[Stored data entries]

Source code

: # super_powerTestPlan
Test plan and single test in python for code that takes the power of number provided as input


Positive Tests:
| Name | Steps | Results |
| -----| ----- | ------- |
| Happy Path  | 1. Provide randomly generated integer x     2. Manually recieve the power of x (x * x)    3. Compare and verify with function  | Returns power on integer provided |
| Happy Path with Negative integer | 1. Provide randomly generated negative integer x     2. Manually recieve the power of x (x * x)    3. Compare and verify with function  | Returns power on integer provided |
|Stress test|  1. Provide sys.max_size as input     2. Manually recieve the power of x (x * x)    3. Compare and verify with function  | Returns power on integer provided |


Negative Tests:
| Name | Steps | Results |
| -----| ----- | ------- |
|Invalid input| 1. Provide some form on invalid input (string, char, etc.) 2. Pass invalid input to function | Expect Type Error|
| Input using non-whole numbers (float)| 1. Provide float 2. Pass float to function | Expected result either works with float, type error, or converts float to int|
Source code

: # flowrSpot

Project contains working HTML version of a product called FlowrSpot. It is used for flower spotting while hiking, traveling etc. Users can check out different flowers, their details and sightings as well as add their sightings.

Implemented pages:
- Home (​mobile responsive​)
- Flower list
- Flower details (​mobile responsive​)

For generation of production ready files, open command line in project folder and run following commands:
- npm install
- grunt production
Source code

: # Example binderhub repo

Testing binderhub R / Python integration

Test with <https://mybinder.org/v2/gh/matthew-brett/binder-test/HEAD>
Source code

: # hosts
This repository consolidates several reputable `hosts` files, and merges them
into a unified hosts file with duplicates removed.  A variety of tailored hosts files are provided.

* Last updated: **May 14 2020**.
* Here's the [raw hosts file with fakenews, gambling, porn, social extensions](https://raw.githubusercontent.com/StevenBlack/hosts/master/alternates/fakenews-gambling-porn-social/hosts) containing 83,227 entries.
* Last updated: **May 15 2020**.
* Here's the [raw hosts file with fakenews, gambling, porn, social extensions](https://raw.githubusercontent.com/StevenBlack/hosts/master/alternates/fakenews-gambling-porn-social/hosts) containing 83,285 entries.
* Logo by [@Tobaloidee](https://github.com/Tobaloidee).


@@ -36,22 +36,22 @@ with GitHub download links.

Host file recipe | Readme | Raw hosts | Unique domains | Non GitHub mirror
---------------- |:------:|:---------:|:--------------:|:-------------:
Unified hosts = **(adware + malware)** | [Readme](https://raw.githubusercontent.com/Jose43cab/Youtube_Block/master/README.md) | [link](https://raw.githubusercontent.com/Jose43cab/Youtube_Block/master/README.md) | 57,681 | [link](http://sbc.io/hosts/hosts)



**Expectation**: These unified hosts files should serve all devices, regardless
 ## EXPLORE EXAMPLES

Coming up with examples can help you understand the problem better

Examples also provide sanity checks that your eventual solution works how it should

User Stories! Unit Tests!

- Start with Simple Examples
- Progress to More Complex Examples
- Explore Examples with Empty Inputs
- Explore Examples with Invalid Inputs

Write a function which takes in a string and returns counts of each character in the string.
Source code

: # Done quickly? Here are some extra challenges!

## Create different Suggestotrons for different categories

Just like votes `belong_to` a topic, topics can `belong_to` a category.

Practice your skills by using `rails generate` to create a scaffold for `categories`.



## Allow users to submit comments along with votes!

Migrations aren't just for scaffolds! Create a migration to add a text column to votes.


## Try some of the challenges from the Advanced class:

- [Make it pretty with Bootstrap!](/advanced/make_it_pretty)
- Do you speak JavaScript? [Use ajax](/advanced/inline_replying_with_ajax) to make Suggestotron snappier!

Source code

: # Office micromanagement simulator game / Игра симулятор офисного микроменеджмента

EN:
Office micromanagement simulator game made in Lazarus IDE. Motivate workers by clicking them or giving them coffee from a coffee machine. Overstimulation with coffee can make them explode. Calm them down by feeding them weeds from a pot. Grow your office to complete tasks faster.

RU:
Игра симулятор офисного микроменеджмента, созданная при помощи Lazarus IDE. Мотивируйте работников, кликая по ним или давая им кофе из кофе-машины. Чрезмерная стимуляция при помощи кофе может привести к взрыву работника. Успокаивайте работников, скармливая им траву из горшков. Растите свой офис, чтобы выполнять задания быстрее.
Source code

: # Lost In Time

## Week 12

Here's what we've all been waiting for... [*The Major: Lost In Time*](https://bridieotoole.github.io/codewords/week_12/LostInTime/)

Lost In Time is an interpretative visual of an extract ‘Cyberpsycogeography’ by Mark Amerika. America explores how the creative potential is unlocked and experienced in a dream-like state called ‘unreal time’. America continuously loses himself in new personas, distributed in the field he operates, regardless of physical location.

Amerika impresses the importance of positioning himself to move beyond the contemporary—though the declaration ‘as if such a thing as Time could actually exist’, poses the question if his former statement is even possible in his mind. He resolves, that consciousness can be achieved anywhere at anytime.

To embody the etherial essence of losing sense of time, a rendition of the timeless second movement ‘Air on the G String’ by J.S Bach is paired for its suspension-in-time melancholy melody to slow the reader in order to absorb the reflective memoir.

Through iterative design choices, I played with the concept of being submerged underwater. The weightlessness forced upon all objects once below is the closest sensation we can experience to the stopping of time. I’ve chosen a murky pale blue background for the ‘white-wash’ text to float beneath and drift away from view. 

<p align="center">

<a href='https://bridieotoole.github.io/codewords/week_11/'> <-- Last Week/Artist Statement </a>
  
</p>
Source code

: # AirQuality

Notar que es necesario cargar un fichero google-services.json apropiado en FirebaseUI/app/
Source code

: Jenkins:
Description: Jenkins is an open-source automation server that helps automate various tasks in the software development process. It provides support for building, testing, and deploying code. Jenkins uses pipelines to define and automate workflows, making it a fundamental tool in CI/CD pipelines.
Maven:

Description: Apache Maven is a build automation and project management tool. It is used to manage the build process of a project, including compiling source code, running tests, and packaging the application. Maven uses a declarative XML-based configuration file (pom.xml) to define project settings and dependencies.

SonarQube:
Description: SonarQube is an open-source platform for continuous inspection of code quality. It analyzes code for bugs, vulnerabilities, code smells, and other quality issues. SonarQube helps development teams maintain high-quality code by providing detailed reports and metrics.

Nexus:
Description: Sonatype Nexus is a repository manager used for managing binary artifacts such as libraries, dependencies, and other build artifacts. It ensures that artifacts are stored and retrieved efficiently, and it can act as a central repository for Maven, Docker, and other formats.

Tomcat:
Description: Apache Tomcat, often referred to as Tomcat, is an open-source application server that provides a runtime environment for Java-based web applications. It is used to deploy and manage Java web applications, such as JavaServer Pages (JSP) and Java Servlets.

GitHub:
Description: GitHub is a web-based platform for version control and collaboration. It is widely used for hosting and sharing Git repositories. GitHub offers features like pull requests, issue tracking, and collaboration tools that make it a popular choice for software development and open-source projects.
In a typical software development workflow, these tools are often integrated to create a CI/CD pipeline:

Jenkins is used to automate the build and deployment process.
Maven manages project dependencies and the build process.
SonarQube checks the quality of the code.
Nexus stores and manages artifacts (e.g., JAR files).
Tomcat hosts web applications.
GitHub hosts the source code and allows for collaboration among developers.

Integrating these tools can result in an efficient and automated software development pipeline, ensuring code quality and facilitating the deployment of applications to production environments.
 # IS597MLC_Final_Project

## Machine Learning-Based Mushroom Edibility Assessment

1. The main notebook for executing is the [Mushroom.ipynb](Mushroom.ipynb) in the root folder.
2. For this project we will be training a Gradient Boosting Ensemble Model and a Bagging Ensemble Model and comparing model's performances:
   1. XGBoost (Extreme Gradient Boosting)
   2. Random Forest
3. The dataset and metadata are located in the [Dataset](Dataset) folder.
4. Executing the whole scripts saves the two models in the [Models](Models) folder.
--
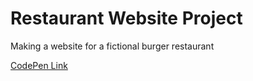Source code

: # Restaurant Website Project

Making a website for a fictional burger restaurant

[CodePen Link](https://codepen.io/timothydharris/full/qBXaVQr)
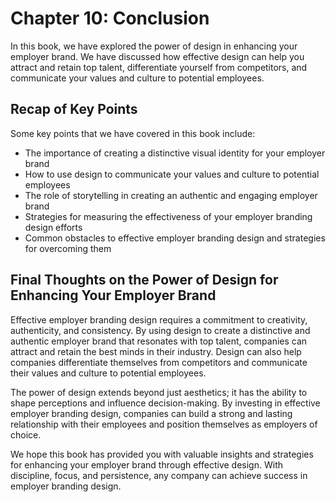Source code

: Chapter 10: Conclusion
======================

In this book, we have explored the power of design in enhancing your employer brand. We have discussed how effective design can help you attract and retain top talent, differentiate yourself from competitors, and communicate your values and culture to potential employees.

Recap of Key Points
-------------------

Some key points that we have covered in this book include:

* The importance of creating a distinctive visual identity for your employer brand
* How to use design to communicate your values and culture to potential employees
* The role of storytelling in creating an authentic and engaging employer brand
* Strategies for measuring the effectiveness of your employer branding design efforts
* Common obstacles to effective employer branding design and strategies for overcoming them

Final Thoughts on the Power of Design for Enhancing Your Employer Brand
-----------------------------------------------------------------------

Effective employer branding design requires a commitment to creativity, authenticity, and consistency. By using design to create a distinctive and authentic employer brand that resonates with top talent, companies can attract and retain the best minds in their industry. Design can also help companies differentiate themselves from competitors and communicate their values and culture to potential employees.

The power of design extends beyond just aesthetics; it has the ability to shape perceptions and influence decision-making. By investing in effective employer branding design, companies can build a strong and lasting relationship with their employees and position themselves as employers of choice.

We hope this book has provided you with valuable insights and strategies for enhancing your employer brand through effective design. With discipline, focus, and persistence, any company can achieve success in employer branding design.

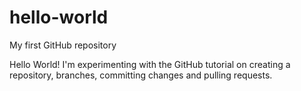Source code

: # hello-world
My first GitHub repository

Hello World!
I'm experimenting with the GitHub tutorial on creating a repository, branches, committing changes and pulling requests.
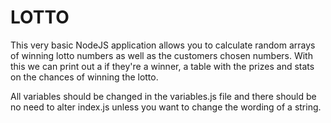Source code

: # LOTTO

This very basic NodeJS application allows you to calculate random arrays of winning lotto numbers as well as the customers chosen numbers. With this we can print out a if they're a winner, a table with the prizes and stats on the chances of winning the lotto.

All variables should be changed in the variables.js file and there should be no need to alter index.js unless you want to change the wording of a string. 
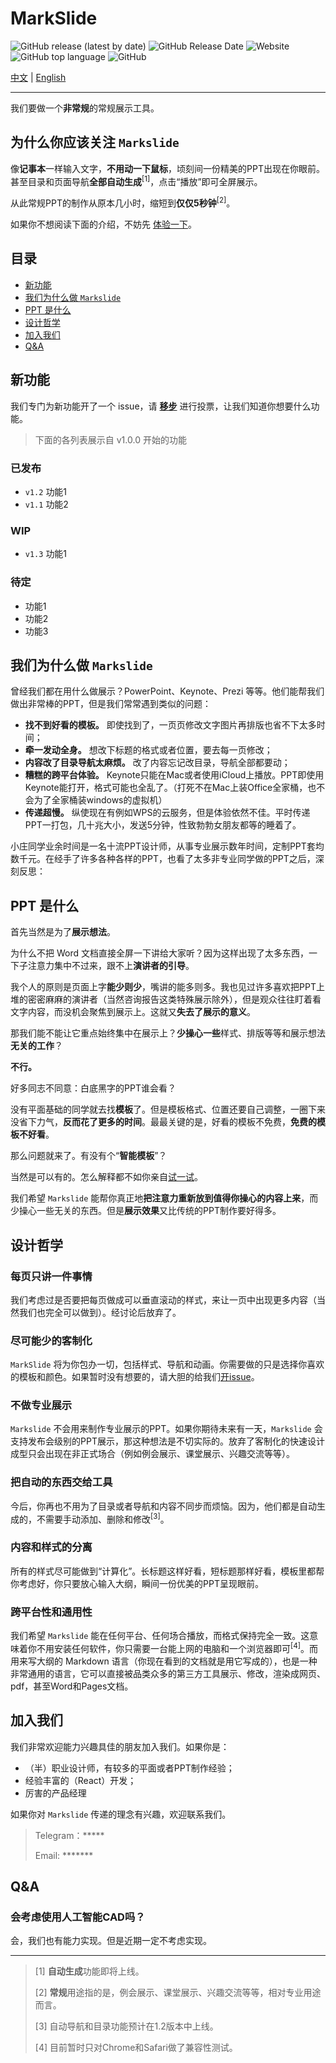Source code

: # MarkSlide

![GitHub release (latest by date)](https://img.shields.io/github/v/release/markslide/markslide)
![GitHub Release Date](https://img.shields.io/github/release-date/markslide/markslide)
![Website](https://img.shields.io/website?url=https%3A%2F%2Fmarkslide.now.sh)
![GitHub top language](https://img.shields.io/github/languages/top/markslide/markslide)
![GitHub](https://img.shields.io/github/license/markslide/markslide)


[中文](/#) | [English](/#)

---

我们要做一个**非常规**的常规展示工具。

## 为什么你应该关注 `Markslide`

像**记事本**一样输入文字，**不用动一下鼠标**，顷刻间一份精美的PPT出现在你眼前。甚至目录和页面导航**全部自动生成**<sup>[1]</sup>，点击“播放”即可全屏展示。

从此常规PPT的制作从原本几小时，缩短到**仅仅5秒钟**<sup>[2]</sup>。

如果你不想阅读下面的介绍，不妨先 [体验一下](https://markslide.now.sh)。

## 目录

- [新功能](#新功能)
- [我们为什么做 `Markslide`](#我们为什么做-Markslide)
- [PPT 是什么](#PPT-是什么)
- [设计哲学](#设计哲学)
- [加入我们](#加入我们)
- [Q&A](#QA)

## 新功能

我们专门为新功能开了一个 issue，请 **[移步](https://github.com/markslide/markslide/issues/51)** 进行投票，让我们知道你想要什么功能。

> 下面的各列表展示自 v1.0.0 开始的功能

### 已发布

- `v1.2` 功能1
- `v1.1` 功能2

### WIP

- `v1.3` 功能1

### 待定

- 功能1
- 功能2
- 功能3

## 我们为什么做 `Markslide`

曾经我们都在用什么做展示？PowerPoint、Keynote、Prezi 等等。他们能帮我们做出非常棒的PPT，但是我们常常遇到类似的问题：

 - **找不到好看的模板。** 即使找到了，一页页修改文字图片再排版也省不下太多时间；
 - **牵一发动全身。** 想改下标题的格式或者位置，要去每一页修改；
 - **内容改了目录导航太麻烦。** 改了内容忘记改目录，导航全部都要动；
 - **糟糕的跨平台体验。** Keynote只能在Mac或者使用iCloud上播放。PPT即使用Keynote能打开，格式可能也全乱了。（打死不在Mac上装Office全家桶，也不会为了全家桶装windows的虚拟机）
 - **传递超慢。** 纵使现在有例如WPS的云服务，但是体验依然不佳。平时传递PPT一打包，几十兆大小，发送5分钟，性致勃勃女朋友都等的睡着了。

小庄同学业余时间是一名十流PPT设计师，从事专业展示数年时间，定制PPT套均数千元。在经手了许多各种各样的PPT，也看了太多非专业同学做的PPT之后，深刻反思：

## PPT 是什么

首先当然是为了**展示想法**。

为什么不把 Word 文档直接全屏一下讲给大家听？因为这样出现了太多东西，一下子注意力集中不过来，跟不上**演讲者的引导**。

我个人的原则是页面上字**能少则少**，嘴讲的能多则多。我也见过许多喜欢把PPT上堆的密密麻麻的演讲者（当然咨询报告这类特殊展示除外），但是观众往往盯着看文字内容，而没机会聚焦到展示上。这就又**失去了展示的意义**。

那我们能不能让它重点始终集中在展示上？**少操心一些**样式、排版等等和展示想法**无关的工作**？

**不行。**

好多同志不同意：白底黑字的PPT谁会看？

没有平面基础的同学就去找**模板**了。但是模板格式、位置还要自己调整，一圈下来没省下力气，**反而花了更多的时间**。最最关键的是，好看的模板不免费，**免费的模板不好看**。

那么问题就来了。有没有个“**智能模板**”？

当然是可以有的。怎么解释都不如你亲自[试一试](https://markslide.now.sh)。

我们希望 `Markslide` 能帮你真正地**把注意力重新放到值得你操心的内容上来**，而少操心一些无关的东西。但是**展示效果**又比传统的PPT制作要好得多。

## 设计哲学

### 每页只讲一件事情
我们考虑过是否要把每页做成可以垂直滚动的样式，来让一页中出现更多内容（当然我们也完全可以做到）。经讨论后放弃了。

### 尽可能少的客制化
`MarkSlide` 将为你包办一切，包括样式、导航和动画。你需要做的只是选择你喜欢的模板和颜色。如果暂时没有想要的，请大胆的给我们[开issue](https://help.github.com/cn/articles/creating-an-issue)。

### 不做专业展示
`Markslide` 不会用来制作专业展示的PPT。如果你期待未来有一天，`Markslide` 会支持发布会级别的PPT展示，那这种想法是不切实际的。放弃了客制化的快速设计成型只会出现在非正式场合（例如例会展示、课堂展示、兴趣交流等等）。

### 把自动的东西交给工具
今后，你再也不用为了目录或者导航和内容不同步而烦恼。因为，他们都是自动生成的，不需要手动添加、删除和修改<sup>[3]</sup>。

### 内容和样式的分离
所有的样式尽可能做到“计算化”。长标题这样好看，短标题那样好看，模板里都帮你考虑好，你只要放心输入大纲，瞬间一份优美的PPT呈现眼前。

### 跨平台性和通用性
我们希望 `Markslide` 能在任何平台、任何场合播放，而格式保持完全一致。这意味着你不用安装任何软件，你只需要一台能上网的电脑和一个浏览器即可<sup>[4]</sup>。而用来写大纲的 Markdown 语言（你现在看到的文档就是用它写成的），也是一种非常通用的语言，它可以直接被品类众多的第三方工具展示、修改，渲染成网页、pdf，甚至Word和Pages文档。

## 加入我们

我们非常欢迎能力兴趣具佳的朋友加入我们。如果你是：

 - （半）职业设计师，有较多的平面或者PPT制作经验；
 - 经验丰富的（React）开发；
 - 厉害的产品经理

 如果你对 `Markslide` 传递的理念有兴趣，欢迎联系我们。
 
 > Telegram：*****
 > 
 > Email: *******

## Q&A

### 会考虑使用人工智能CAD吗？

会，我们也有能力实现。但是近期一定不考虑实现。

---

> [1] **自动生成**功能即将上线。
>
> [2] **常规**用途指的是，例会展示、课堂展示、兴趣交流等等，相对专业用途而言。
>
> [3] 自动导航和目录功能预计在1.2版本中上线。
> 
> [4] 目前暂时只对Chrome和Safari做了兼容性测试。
...
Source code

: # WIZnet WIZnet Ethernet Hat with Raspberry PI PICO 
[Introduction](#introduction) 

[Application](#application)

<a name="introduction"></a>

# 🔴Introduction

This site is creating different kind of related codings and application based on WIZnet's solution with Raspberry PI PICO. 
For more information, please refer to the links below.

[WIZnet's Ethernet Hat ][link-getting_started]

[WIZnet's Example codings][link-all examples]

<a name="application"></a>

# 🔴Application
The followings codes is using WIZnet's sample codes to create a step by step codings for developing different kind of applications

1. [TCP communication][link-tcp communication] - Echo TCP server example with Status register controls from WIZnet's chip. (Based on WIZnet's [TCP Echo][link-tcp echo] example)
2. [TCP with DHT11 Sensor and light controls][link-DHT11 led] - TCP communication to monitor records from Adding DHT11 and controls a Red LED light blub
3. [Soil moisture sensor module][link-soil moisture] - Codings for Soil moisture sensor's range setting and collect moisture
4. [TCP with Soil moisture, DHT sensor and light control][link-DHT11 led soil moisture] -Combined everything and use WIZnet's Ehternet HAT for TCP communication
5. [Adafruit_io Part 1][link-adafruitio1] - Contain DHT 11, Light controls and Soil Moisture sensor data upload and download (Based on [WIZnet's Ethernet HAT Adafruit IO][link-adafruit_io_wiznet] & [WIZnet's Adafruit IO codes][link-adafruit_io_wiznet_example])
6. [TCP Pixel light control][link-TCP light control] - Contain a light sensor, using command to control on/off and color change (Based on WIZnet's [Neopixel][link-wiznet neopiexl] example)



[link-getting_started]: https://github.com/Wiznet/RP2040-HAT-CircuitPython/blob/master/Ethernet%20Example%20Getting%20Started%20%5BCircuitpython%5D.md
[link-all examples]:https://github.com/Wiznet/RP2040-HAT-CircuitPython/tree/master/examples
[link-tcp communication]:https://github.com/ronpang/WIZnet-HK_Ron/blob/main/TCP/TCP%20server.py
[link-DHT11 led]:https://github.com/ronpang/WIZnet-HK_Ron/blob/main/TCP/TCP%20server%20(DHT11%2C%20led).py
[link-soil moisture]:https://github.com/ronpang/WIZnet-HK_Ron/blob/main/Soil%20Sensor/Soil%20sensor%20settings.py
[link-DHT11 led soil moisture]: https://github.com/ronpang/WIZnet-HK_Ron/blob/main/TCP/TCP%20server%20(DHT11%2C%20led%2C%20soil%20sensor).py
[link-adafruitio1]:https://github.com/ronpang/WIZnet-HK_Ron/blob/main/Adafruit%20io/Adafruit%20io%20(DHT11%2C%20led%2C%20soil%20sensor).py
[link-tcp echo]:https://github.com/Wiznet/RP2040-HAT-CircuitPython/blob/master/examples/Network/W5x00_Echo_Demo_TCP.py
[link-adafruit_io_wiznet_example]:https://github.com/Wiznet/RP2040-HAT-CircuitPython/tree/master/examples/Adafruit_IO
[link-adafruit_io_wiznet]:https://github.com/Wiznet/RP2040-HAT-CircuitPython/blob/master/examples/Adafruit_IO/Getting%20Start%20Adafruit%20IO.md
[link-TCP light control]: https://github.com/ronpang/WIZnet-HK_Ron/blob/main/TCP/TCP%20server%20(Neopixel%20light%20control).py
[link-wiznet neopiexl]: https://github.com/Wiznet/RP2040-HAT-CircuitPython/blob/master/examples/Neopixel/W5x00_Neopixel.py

Task instructions: Tally the lines above that contain the string "below", treating uppercase and lowercase as different. Give only the number.

Answer space: 2